◆ **Exercise**
Reproduce verbatim the part of the listing that begins with the line containing "namespace App;" and ends with the line containing "Estamos prontos para adicionar", including both of those lines.

◆ **Saved data entries**
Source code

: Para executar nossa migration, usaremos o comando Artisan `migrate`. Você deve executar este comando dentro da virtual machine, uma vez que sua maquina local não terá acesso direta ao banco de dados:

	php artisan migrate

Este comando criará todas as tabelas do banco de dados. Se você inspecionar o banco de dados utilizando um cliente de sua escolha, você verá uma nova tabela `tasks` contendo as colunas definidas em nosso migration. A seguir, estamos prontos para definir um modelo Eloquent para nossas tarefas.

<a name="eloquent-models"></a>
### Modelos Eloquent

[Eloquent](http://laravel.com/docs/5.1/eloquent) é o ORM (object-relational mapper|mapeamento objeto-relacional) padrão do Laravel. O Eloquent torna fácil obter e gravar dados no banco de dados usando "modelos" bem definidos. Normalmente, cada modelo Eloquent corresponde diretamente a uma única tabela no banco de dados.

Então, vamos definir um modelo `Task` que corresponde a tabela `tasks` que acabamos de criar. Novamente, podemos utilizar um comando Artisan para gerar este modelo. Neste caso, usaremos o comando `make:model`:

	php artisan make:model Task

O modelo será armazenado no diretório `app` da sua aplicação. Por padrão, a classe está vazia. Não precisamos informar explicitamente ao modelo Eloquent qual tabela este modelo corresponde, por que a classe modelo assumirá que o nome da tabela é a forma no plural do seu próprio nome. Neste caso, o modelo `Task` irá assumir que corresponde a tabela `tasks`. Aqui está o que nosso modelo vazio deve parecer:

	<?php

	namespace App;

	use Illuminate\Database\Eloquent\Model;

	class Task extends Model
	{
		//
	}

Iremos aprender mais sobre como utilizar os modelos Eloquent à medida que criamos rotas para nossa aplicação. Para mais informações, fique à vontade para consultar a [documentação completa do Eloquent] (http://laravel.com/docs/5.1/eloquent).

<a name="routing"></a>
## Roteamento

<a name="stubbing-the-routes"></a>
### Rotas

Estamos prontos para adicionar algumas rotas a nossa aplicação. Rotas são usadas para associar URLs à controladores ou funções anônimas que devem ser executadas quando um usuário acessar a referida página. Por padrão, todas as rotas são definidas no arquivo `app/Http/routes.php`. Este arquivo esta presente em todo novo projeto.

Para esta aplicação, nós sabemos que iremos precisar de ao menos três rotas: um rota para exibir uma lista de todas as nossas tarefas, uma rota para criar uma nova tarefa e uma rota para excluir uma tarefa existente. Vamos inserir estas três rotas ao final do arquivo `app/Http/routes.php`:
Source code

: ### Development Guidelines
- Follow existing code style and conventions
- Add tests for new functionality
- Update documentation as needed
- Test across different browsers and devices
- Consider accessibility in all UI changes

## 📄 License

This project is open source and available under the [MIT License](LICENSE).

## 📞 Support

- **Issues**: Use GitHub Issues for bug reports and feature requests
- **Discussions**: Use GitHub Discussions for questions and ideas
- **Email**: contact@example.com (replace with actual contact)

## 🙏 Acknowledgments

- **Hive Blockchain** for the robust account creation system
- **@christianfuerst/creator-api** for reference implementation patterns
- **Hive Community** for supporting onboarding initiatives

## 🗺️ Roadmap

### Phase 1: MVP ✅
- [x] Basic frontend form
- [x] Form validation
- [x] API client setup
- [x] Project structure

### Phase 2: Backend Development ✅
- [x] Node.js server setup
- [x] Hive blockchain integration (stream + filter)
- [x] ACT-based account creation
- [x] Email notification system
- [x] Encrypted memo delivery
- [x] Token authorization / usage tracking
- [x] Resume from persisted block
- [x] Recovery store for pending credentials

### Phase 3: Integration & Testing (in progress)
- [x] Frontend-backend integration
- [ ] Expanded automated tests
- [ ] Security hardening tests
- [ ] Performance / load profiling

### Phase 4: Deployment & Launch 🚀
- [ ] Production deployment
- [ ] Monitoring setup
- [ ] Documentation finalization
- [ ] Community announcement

◆ **Finished exercise**
	namespace App;

	use Illuminate\Database\Eloquent\Model;

	class Task extends Model
	{
		//
	}

Iremos aprender mais sobre como utilizar os modelos Eloquent à medida que criamos rotas para nossa aplicação. Para mais informações, fique à vontade para consultar a [documentação completa do Eloquent] (http://laravel.com/docs/5.1/eloquent).

<a name="routing"></a>
## Roteamento

<a name="stubbing-the-routes"></a>
### Rotas

Estamos prontos para adicionar algumas rotas a nossa aplicação. Rotas são usadas para associar URLs à controladores ou funções anônimas que devem ser executadas quando um usuário acessar a referida página. Por padrão, todas as rotas são definidas no arquivo `app/Http/routes.php`. Este arquivo esta presente em todo novo projeto.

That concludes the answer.